今天,双周静校,虽然布置了二个考场,还丢了世达工具的一个套筒,但总算安静下来了。
下午睡了一觉,没办法,周五下午,没事。有很多同事悄咪咪的溜走了,我胆小还是老老实实待在办公桌前吧。
看蜗牛就是对我的奖励——李娟《深山夏牧场》。我其实不太愿意看李娟,原因无他,因为少年时代,我放过羊,给羊接过生……很多她写的事我都经历过。不愿回忆,也不想忆起。
今天看到一段她写挑水,回忆起小时候的冬天挑水的事。
小时候,住在值班连。小小的连队有一口井,一年三季都会时不时一直浇着林带和果园。那时简直是各位阿姨姐姐们最爱的日子,拿着盆抱着衣服被罩床单,拿着锅碗瓢盆,在离自家最近的水渠边,洗洗涮涮,说说笑笑。
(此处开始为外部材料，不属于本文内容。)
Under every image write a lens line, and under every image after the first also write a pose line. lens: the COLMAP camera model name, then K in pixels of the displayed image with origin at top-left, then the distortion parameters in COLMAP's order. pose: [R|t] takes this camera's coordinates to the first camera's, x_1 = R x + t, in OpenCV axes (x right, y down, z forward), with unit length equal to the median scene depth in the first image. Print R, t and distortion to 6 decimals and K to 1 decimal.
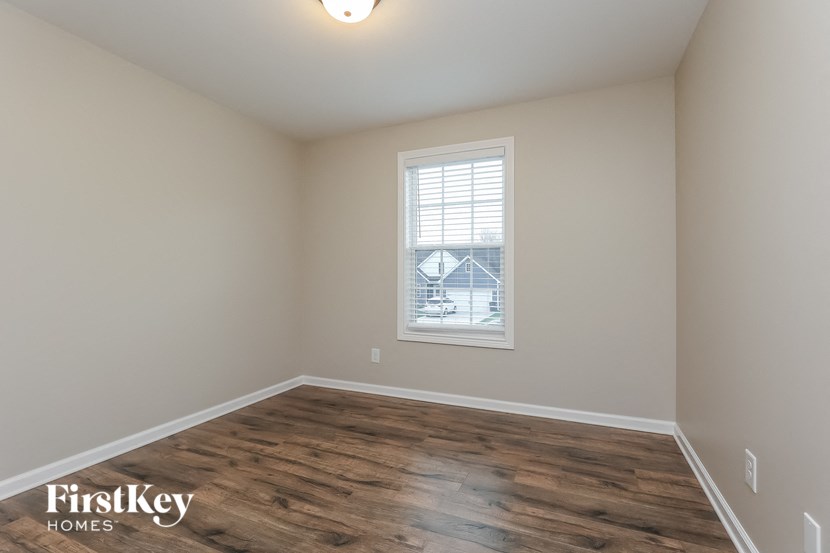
lens RADIAL K [[393.4, 0, 413.9], [0, 393.4, 286.0], [0, 0, 1]] dist [-0.040183, 0.000043]
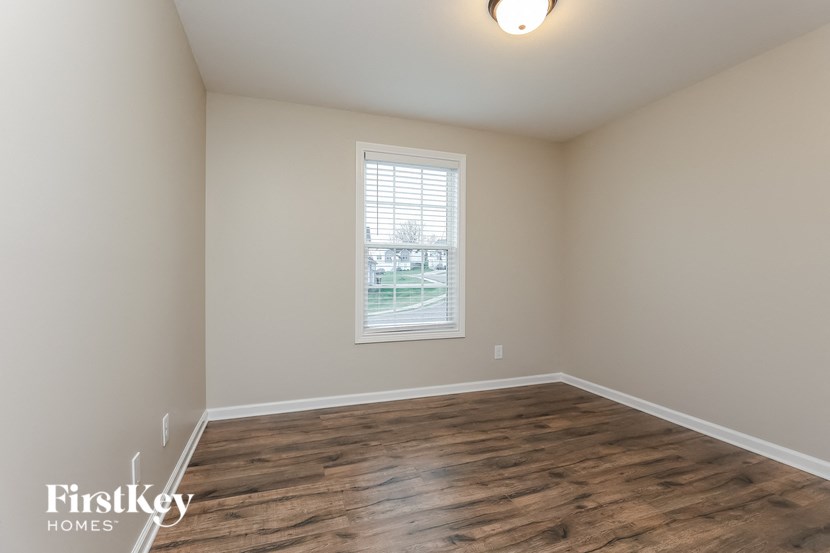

冬天就不行了,果树被麦草盖着被高高的土堆覆盖,藏在温暖的土包下冬眠了。林带的树,都要靠着皑皑白雪过冬了。水井那里就变成了每隔一两天定时定点抽水,大家去挑。谁家办红白喜事,才会抽个一天半天的,清亮亮的水从地下抽出,冒着热气奔腾在窄窄的水渠里。水渠的两边,井台的周围,到处是厚厚的晶莹的冰。
我从什么时候开始挑水的?不记得了,第一次应该是从妈妈一次扭着腰开始的。家里的扁担铁链太长,我在宽大的竹子的扁担上绕了一圈,才勉强能把桶挑离地面。我是不敢接满桶水的,一怕滑倒,二是挑不动啊。一挑起来,扁担就侧立起来,隔得肩膀生疼。虽然我很快就学会了用扁担挑水,但技术实在一般。稍有点坡的时候,前后不稳,两只桶像跷跷板一样上下摇晃。拐弯处也难免磕磕碰碰,中途放下桶休息时,也会发生点儿小意外。
于是等终于到家,桶中水位线总是会降低十公分。而我满头大汗,肩膀疼到打死也不想去挑第二趟。可是,又能如何呢?不去怎么行呢?看看妈妈发愁的脸,看着比半人还高的大缸,还是要咬着牙出去。
去的时候还好,路上都是雪被车压实以后滑溜溜的路面,可以把桶放在路上,把扁担抱在腹前,滑着去井台。
有时,有熟识的叔叔阿姨会帮我把桶接满水提到没有冰的地方免得我在井台上滑倒。好多声发自肺腑的谢谢过后,我还是得咬着牙慢慢腾腾的把水担回去。然后站在板凳上,先用盆后提桶把水倒进让我绝望的大缸里。
第一次的挑水生涯结束的有点戏剧化:我去挑水,有个六七岁的孩子在井台上玩,不小心掉到水渠旁边的林带里的冰窟窿里。因为老是抽水,这里也经常蓄水,就形成了一个小冰场,但是一旦抽水,温热的地下水就会融化冰层,冰面就变薄了,这个孩子就掉到冰窟窿里去了。当时旁边没有大人,我可能是头脑一热,也可能是当班干部太久思想觉悟比较高吧,啥也没想就跳下去,把他拽起来,又费劲巴拉的把他推到林带边的地面上。在我冻得颤抖着手脚并用往上爬的时候,有认识我的大人过来挑水,赶紧把我和他送到我家。
我妈差点没揍我,因为那时家家都穷,都是只有一身棉衣棉裤棉鞋——我光荣的在家的被窝里呆了一周,当然也是因为发烧了。
那个孩子的家长被别人叫了来,感激不尽的,还叫学校表扬我给我发了个见义勇为的奖状。后来还逢年过节给我家送东西,说我是他孩子的救命恩人。
当然,最立竿见影的报答就是每次给我家挑水,一直挑到我妈妈不好意思了!
后来呢?我又跳过一年多的水,那时爸爸妈妈上长白班,十二个小时。以至于妈妈一直很遗憾,说我挑水压得不长个子——是的,我是我家最矮的!
后来,家里就安了自来水,挑水这件苦差事才算正式退出了历史舞台——所以,我妹妹就从没挑过水,她就比我高不少!